» DATA UNDER STUDY
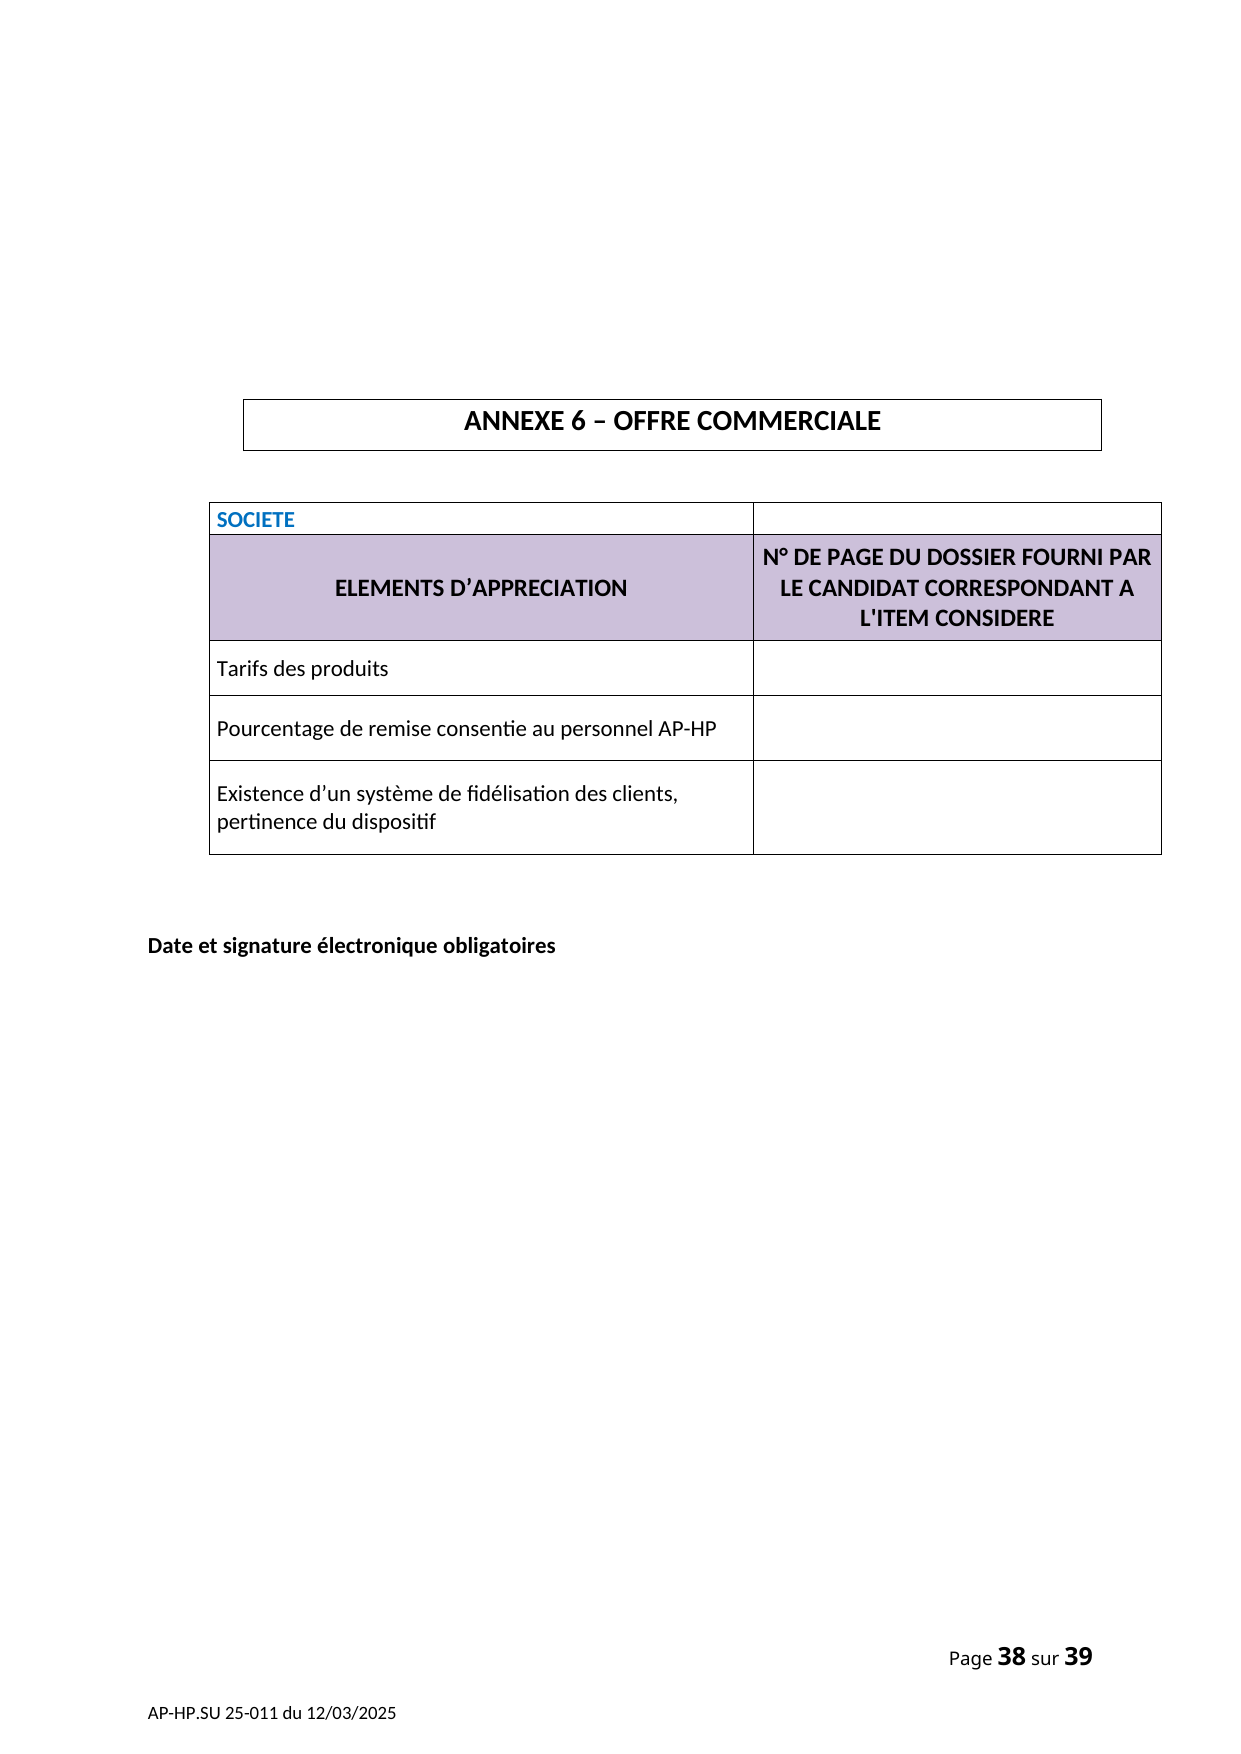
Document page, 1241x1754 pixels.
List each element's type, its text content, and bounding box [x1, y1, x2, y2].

table_header [754, 503, 1161, 533]
table_cell ELEMENTS D’APPRECIATION [210, 535, 753, 640]
text Date et signature électronique obligatoires [148, 931, 1093, 959]
table_cell Pourcentage de remise consentie au personnel AP-HP [210, 696, 753, 760]
table_cell [754, 641, 1161, 694]
table_header SOCIETE [210, 503, 753, 533]
table_cell Existence d’un système de fidélisation des clients, pertinence du dispositif [210, 761, 753, 854]
subtitle ANNEXE 6 – OFFRE COMMERCIALE [244, 400, 1101, 450]
table_cell Tarifs des produits [210, 641, 753, 694]
table_cell [754, 761, 1161, 854]
table_cell [754, 696, 1161, 760]
table_cell N° DE PAGE DU DOSSIER FOURNI PAR LE CANDIDAT CORRESPONDANT A L'ITEM CONSIDERE [754, 535, 1161, 640]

» JOB ITEM
Everything in the entries must be written out exactly; the pictures stay out.

» SOLUTION
Document page, 1241x1754 pixels.
List each element's type, its text content, and bounding box [x1, y1, x2, y2].

table_header [754, 503, 1161, 533]
table_cell ELEMENTS D’APPRECIATION [210, 535, 753, 640]
text Date et signature électronique obligatoires [148, 931, 1093, 959]
table_cell Pourcentage de remise consentie au personnel AP-HP [210, 696, 753, 760]
table_cell [754, 641, 1161, 694]
table_header SOCIETE [210, 503, 753, 533]
table_cell Existence d’un système de fidélisation des clients, pertinence du dispositif [210, 761, 753, 854]
subtitle ANNEXE 6 – OFFRE COMMERCIALE [244, 400, 1101, 450]
table_cell Tarifs des produits [210, 641, 753, 694]
table_cell [754, 761, 1161, 854]
table_cell [754, 696, 1161, 760]
table_cell N° DE PAGE DU DOSSIER FOURNI PAR LE CANDIDAT CORRESPONDANT A L'ITEM CONSIDERE [754, 535, 1161, 640]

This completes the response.